Saved data entries:

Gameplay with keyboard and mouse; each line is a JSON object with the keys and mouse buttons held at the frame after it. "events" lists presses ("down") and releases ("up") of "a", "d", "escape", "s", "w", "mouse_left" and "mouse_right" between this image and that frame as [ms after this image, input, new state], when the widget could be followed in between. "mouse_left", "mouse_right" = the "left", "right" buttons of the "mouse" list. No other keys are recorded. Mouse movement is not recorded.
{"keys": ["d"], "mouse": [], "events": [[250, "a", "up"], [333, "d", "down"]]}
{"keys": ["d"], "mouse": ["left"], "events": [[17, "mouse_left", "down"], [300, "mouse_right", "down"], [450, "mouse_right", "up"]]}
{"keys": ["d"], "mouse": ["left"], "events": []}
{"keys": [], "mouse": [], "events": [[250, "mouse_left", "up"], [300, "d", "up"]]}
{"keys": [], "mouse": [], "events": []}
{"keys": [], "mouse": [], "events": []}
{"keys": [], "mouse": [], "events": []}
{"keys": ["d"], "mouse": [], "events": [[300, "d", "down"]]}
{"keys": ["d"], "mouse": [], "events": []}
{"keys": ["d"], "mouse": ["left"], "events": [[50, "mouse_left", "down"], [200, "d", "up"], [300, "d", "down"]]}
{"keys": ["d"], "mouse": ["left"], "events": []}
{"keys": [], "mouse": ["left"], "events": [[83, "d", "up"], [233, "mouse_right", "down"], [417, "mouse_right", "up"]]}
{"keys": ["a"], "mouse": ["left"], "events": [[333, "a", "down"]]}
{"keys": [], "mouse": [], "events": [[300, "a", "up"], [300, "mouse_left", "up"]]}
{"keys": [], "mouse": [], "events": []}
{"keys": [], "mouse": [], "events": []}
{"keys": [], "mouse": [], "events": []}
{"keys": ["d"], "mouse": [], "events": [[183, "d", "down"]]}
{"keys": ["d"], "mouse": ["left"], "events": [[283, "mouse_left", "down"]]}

- [HOW TO COMPLETE THIS TASK]: Every entry above should be written out again, precisely.

- [OUTPUT OF THE TASK]:
Gameplay with keyboard and mouse; each line is a JSON object with the keys and mouse buttons held at the frame after it. "events" lists presses ("down") and releases ("up") of "a", "d", "escape", "s", "w", "mouse_left" and "mouse_right" between this image and that frame as [ms after this image, input, new state], when the widget could be followed in between. "mouse_left", "mouse_right" = the "left", "right" buttons of the "mouse" list. No other keys are recorded. Mouse movement is not recorded.
{"keys": ["d"], "mouse": [], "events": [[250, "a", "up"], [333, "d", "down"]]}
{"keys": ["d"], "mouse": ["left"], "events": [[17, "mouse_left", "down"], [300, "mouse_right", "down"], [450, "mouse_right", "up"]]}
{"keys": ["d"], "mouse": ["left"], "events": []}
{"keys": [], "mouse": [], "events": [[250, "mouse_left", "up"], [300, "d", "up"]]}
{"keys": [], "mouse": [], "events": []}
{"keys": [], "mouse": [], "events": []}
{"keys": [], "mouse": [], "events": []}
{"keys": ["d"], "mouse": [], "events": [[300, "d", "down"]]}
{"keys": ["d"], "mouse": [], "events": []}
{"keys": ["d"], "mouse": ["left"], "events": [[50, "mouse_left", "down"], [200, "d", "up"], [300, "d", "down"]]}
{"keys": ["d"], "mouse": ["left"], "events": []}
{"keys": [], "mouse": ["left"], "events": [[83, "d", "up"], [233, "mouse_right", "down"], [417, "mouse_right", "up"]]}
{"keys": ["a"], "mouse": ["left"], "events": [[333, "a", "down"]]}
{"keys": [], "mouse": [], "events": [[300, "a", "up"], [300, "mouse_left", "up"]]}
{"keys": [], "mouse": [], "events": []}
{"keys": [], "mouse": [], "events": []}
{"keys": [], "mouse": [], "events": []}
{"keys": ["d"], "mouse": [], "events": [[183, "d", "down"]]}
{"keys": ["d"], "mouse": ["left"], "events": [[283, "mouse_left", "down"]]}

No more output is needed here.